### WORK TASK
Reproduce the section of the listing that begins at the line containing "no matter where you book." and finishes at the line containing "Find my bookings". Include both end lines and nothing beyond them.

### INFORMATION SHOWN
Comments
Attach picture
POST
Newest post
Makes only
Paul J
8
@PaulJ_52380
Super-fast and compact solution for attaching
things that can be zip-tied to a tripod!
--
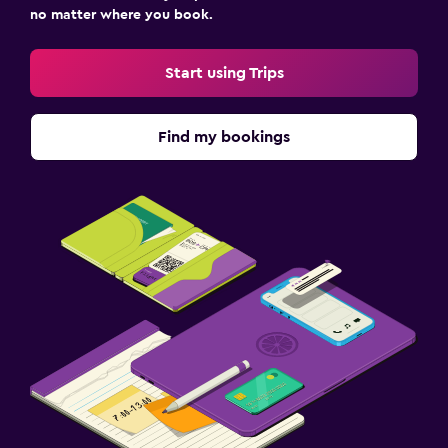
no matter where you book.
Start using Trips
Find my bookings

### FINAL ANSWER
no matter where you book.
Start using Trips
Find my bookings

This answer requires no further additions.